Fabbrica Italiana Lapis ed Affini (FILA) Q1 2026 earnings summary
Event summary combining transcript, slides, and related documents.
Q1 2026 earnings summary
14 May, 2026Executive summary
Q1 2026 results aligned with budget, reflecting a shift in business seasonality to mid-year quarters and the consolidation of Seven Group, which contributed low revenue and negative EBITDA in Q1.
Organic EBITDA increased, with profitability at satisfactory levels despite negative tariff impacts and euro weakness.
Q1 2026 revenue was €126.3 million, down 7.3% year-over-year, with organic contraction in Europe, North America, and Asia, partially offset by growth in the Rest of the World.
Gross operating profit (EBITDA) fell 26.0% to €16.7 million, with margin impacted by lower sales and negative currency effects, but partially mitigated by cost containment and improved sales mix.
Net profit attributable to owners of the parent was €2.1 million, but adjusted for non-recurring items, profit rose to €4.5 million, up 400% year-over-year.
Financial highlights
Core business sales (excluding Seven) were €120 million, down 7% on comparable FX basis due to order shifts in North America and Europe; total Q1 2026 revenue was €126.3 million, including €6.3 million from Seven Group.
Adjusted EBITDA was €16.7 million (including -€3.4 million from Seven Group), down 26.0% year-over-year; excluding Seven Group, adjusted EBITDA was €20.2 million, down 10.8% reported but up 3.1% at constant currency and tariffs.
Adjusted net profit (excluding Seven) rose to €7.4 million from €0.9 million in Q1 2025, mainly due to lower net financial expenses and positive FX impact.
Free cash flow to equity was -€56.7 million; excluding Seven Group, it improved to -€48.9 million from -€55.5 million in Q1 2025.
Net financial debt (including IFRS 16 and hedging) was €304.4 million at March 2026, up from €230.8 million a year earlier, mainly due to the Seven Group acquisition and seasonal working capital needs.
Outlook and guidance
2026 guidance unchanged: double-digit growth in revenue and adjusted EBITDA expected, with free cash flow to equity projected at €40–50 million.

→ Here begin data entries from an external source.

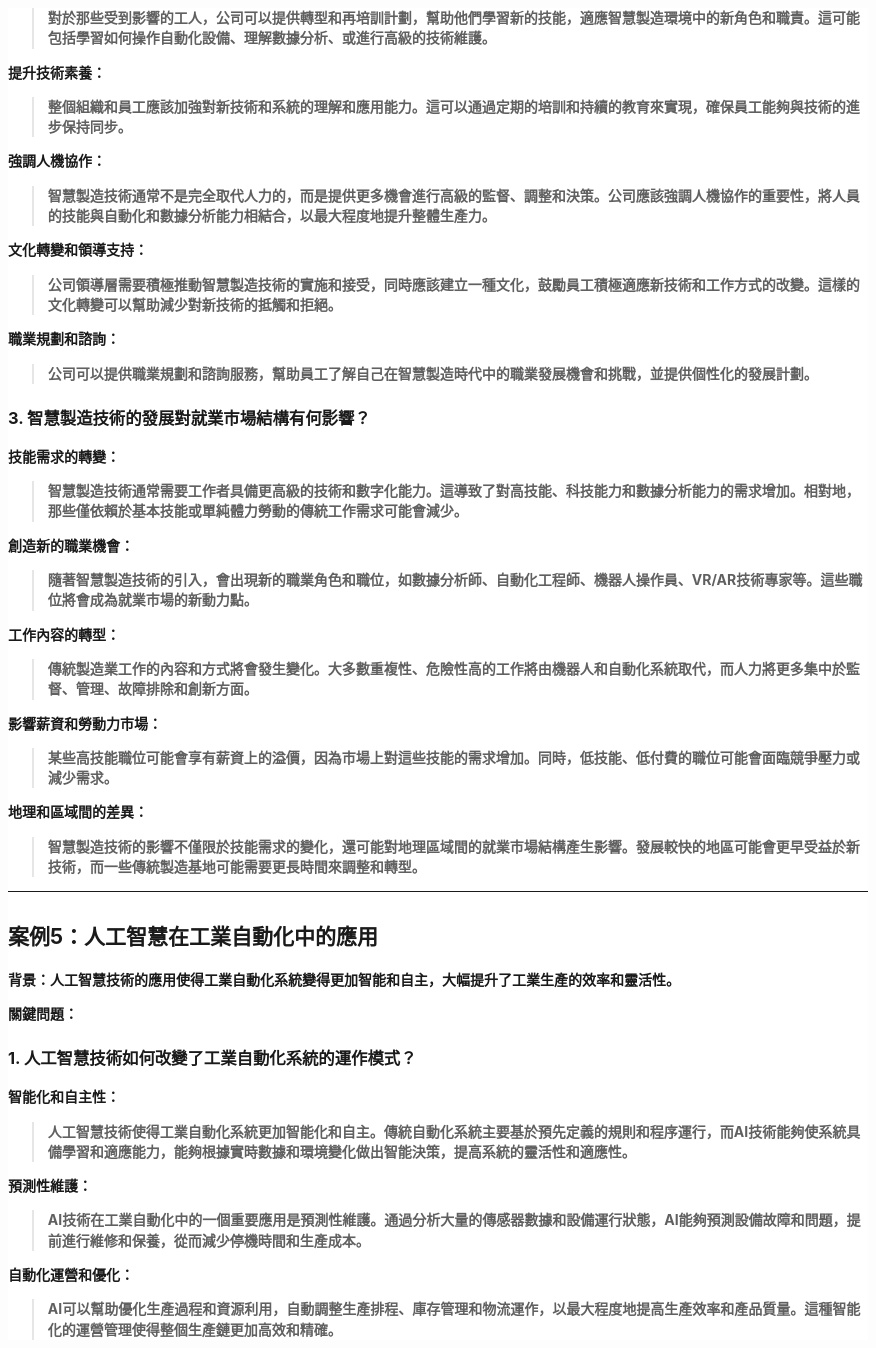 >**對於那些受到影響的工人，公司可以提供轉型和再培訓計劃，幫助他們學習新的技能，適應智慧製造環境中的新角色和職責。這可能包括學習如何操作自動化設備、理解數據分析、或進行高級的技術維護。**

**提升技術素養：**

>**整個組織和員工應該加強對新技術和系統的理解和應用能力。這可以通過定期的培訓和持續的教育來實現，確保員工能夠與技術的進步保持同步。**

**強調人機協作：**

>**智慧製造技術通常不是完全取代人力的，而是提供更多機會進行高級的監督、調整和決策。公司應該強調人機協作的重要性，將人員的技能與自動化和數據分析能力相結合，以最大程度地提升整體生產力。**

**文化轉變和領導支持：**

>**公司領導層需要積極推動智慧製造技術的實施和接受，同時應該建立一種文化，鼓勵員工積極適應新技術和工作方式的改變。這樣的文化轉變可以幫助減少對新技術的抵觸和拒絕。**

**職業規劃和諮詢：**

>**公司可以提供職業規劃和諮詢服務，幫助員工了解自己在智慧製造時代中的職業發展機會和挑戰，並提供個性化的發展計劃。**

### 3. 智慧製造技術的發展對就業市場結構有何影響？

**技能需求的轉變：**

>**智慧製造技術通常需要工作者具備更高級的技術和數字化能力。這導致了對高技能、科技能力和數據分析能力的需求增加。相對地，那些僅依賴於基本技能或單純體力勞動的傳統工作需求可能會減少。**

**創造新的職業機會：**

>**隨著智慧製造技術的引入，會出現新的職業角色和職位，如數據分析師、自動化工程師、機器人操作員、VR/AR技術專家等。這些職位將會成為就業市場的新動力點。**

**工作內容的轉型：**

>**傳統製造業工作的內容和方式將會發生變化。大多數重複性、危險性高的工作將由機器人和自動化系統取代，而人力將更多集中於監督、管理、故障排除和創新方面。**

**影響薪資和勞動力市場：**

>**某些高技能職位可能會享有薪資上的溢價，因為市場上對這些技能的需求增加。同時，低技能、低付費的職位可能會面臨競爭壓力或減少需求。**

**地理和區域間的差異：**

>**智慧製造技術的影響不僅限於技能需求的變化，還可能對地理區域間的就業市場結構產生影響。發展較快的地區可能會更早受益於新技術，而一些傳統製造基地可能需要更長時間來調整和轉型。**

---

## 案例5：人工智慧在工業自動化中的應用

**背景：人工智慧技術的應用使得工業自動化系統變得更加智能和自主，大幅提升了工業生產的效率和靈活性。**

**關鍵問題：**

### 1. 人工智慧技術如何改變了工業自動化系統的運作模式？

**智能化和自主性：**

>**人工智慧技術使得工業自動化系統更加智能化和自主。傳統自動化系統主要基於預先定義的規則和程序運行，而AI技術能夠使系統具備學習和適應能力，能夠根據實時數據和環境變化做出智能決策，提高系統的靈活性和適應性。**

**預測性維護：**

>**AI技術在工業自動化中的一個重要應用是預測性維護。通過分析大量的傳感器數據和設備運行狀態，AI能夠預測設備故障和問題，提前進行維修和保養，從而減少停機時間和生產成本。**

**自動化運營和優化：**

>**AI可以幫助優化生產過程和資源利用，自動調整生產排程、庫存管理和物流運作，以最大程度地提高生產效率和產品質量。這種智能化的運營管理使得整個生產鏈更加高效和精確。**
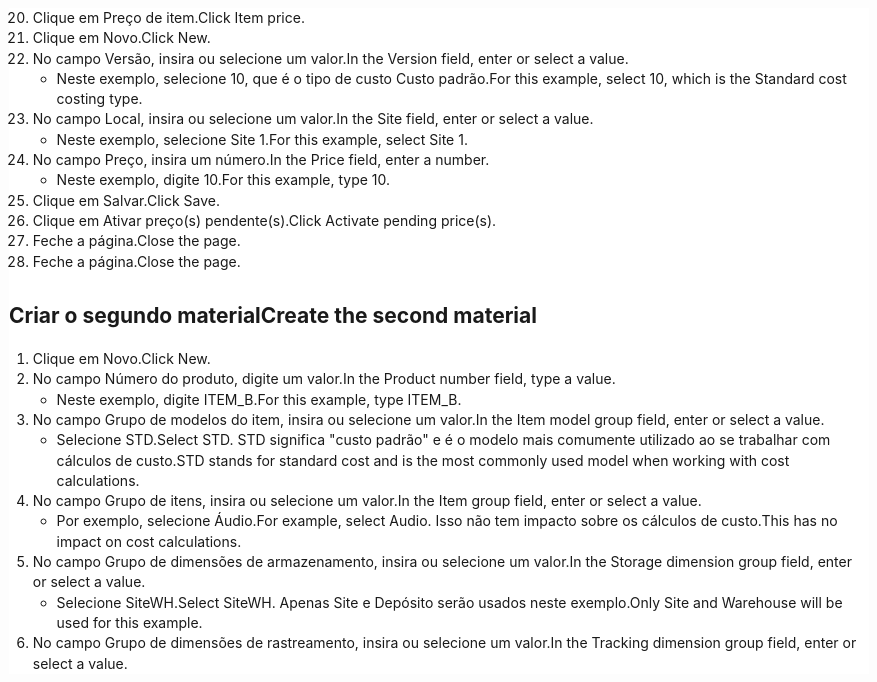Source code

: 20. <span data-ttu-id="c9c1d-141">Clique em Preço de item.</span><span class="sxs-lookup"><span data-stu-id="c9c1d-141">Click Item price.</span></span>
21. <span data-ttu-id="c9c1d-142">Clique em Novo.</span><span class="sxs-lookup"><span data-stu-id="c9c1d-142">Click New.</span></span>
22. <span data-ttu-id="c9c1d-143">No campo Versão, insira ou selecione um valor.</span><span class="sxs-lookup"><span data-stu-id="c9c1d-143">In the Version field, enter or select a value.</span></span>
    * <span data-ttu-id="c9c1d-144">Neste exemplo, selecione 10, que é o tipo de custo Custo padrão.</span><span class="sxs-lookup"><span data-stu-id="c9c1d-144">For this example, select 10, which is the Standard cost costing type.</span></span>  
23. <span data-ttu-id="c9c1d-145">No campo Local, insira ou selecione um valor.</span><span class="sxs-lookup"><span data-stu-id="c9c1d-145">In the Site field, enter or select a value.</span></span>
    * <span data-ttu-id="c9c1d-146">Neste exemplo, selecione Site 1.</span><span class="sxs-lookup"><span data-stu-id="c9c1d-146">For this example, select Site 1.</span></span>  
24. <span data-ttu-id="c9c1d-147">No campo Preço, insira um número.</span><span class="sxs-lookup"><span data-stu-id="c9c1d-147">In the Price field, enter a number.</span></span>
    * <span data-ttu-id="c9c1d-148">Neste exemplo, digite 10.</span><span class="sxs-lookup"><span data-stu-id="c9c1d-148">For this example, type 10.</span></span>  
25. <span data-ttu-id="c9c1d-149">Clique em Salvar.</span><span class="sxs-lookup"><span data-stu-id="c9c1d-149">Click Save.</span></span>
26. <span data-ttu-id="c9c1d-150">Clique em Ativar preço(s) pendente(s).</span><span class="sxs-lookup"><span data-stu-id="c9c1d-150">Click Activate pending price(s).</span></span>
27. <span data-ttu-id="c9c1d-151">Feche a página.</span><span class="sxs-lookup"><span data-stu-id="c9c1d-151">Close the page.</span></span>
28. <span data-ttu-id="c9c1d-152">Feche a página.</span><span class="sxs-lookup"><span data-stu-id="c9c1d-152">Close the page.</span></span>

## <a name="create-the-second-material"></a><span data-ttu-id="c9c1d-153">Criar o segundo material</span><span class="sxs-lookup"><span data-stu-id="c9c1d-153">Create the second material</span></span>
1. <span data-ttu-id="c9c1d-154">Clique em Novo.</span><span class="sxs-lookup"><span data-stu-id="c9c1d-154">Click New.</span></span>
2. <span data-ttu-id="c9c1d-155">No campo Número do produto, digite um valor.</span><span class="sxs-lookup"><span data-stu-id="c9c1d-155">In the Product number field, type a value.</span></span>
    * <span data-ttu-id="c9c1d-156">Neste exemplo, digite ITEM_B.</span><span class="sxs-lookup"><span data-stu-id="c9c1d-156">For this example, type ITEM_B.</span></span>  
3. <span data-ttu-id="c9c1d-157">No campo Grupo de modelos do item, insira ou selecione um valor.</span><span class="sxs-lookup"><span data-stu-id="c9c1d-157">In the Item model group field, enter or select a value.</span></span>
    * <span data-ttu-id="c9c1d-158">Selecione STD.</span><span class="sxs-lookup"><span data-stu-id="c9c1d-158">Select STD.</span></span> <span data-ttu-id="c9c1d-159">STD significa "custo padrão" e é o modelo mais comumente utilizado ao se trabalhar com cálculos de custo.</span><span class="sxs-lookup"><span data-stu-id="c9c1d-159">STD stands for standard cost and is the most commonly used model when working with cost calculations.</span></span>  
4. <span data-ttu-id="c9c1d-160">No campo Grupo de itens, insira ou selecione um valor.</span><span class="sxs-lookup"><span data-stu-id="c9c1d-160">In the Item group field, enter or select a value.</span></span>
    * <span data-ttu-id="c9c1d-161">Por exemplo, selecione Áudio.</span><span class="sxs-lookup"><span data-stu-id="c9c1d-161">For example, select Audio.</span></span> <span data-ttu-id="c9c1d-162">Isso não tem impacto sobre os cálculos de custo.</span><span class="sxs-lookup"><span data-stu-id="c9c1d-162">This has no impact on cost calculations.</span></span>  
5. <span data-ttu-id="c9c1d-163">No campo Grupo de dimensões de armazenamento, insira ou selecione um valor.</span><span class="sxs-lookup"><span data-stu-id="c9c1d-163">In the Storage dimension group field, enter or select a value.</span></span>
    * <span data-ttu-id="c9c1d-164">Selecione SiteWH.</span><span class="sxs-lookup"><span data-stu-id="c9c1d-164">Select SiteWH.</span></span> <span data-ttu-id="c9c1d-165">Apenas Site e Depósito serão usados neste exemplo.</span><span class="sxs-lookup"><span data-stu-id="c9c1d-165">Only Site and Warehouse will be used for this example.</span></span>  
6. <span data-ttu-id="c9c1d-166">No campo Grupo de dimensões de rastreamento, insira ou selecione um valor.</span><span class="sxs-lookup"><span data-stu-id="c9c1d-166">In the Tracking dimension group field, enter or select a value.</span></span>
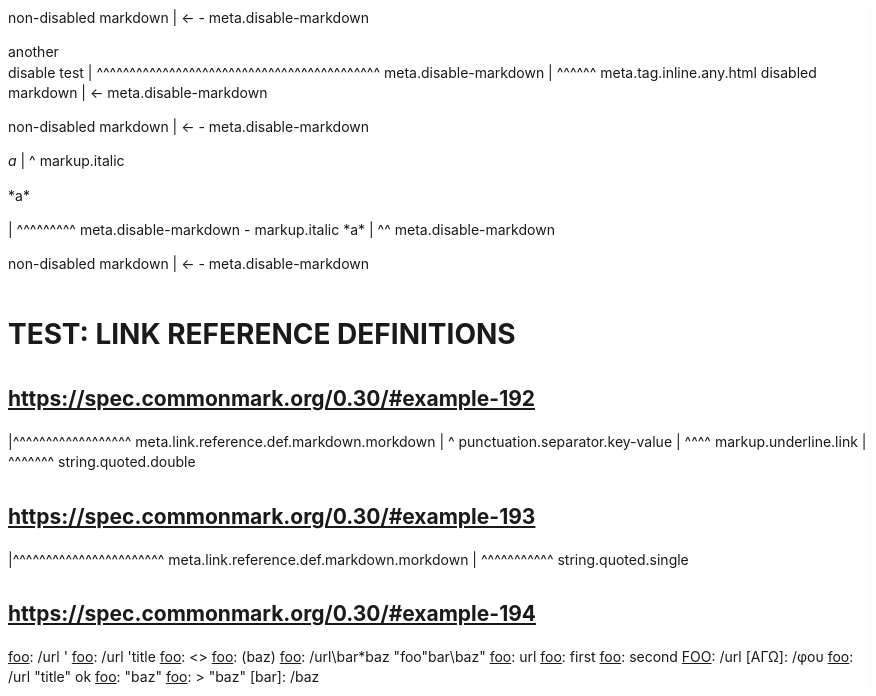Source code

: non-disabled markdown
| <- - meta.disable-markdown

<div>another</div> <span>disable</span> test
| ^^^^^^^^^^^^^^^^^^^^^^^^^^^^^^^^^^^^^^^^^^^ meta.disable-markdown
|                  ^^^^^^ meta.tag.inline.any.html
disabled markdown
| <- meta.disable-markdown

non-disabled markdown
| <- - meta.disable-markdown

*a*
| ^ markup.italic
<p>*a*</p>
| ^^^^^^^^^ meta.disable-markdown - markup.italic
*a*
| ^^ meta.disable-markdown

non-disabled markdown
| <- - meta.disable-markdown


# TEST: LINK REFERENCE DEFINITIONS ############################################

## https://spec.commonmark.org/0.30/#example-192

[foo]: /url "title"
|^^^^^^^^^^^^^^^^^^ meta.link.reference.def.markdown.morkdown
|    ^ punctuation.separator.key-value
|      ^^^^ markup.underline.link
|           ^^^^^^^ string.quoted.double

## https://spec.commonmark.org/0.30/#example-193

   [foo]: 
      /url  
           'the title'  
|^^^^^^^^^^^^^^^^^^^^^^^ meta.link.reference.def.markdown.morkdown
|          ^^^^^^^^^^^ string.quoted.single

## https://spec.commonmark.org/0.30/#example-194


[foo]: /bar\* "ti\*tle"
[foo]: /f&ouml;&ouml; "f&ouml;&ouml;"
[foo]: /url '
[foo]: /url 'title
[foo]: <>
[foo]: <bar>(baz)
[foo]: /url\bar\*baz "foo\"bar\baz"
[foo]: url
[foo]: first
[foo]: second
[FOO]: /url
[ΑΓΩ]: /φου
[foo]: /url "title" ok
[foo]: <bar> "baz" 
[foo]: <bar>> "baz" 
[bar]: /baz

YTD order trend in line with best expectations; confidence in organic growth and sector leadership consolidation.
Macroeconomic uncertainties persist, including US tariff policy, Middle East crisis, and inflationary pressures, but broad geographic diversification and business resilience support a positive outlook.
Dividend payout ratio expected at 20%-40% in the ordinary course.
New sales policies and operational streamlining are planned to support recovery in revenues and margins.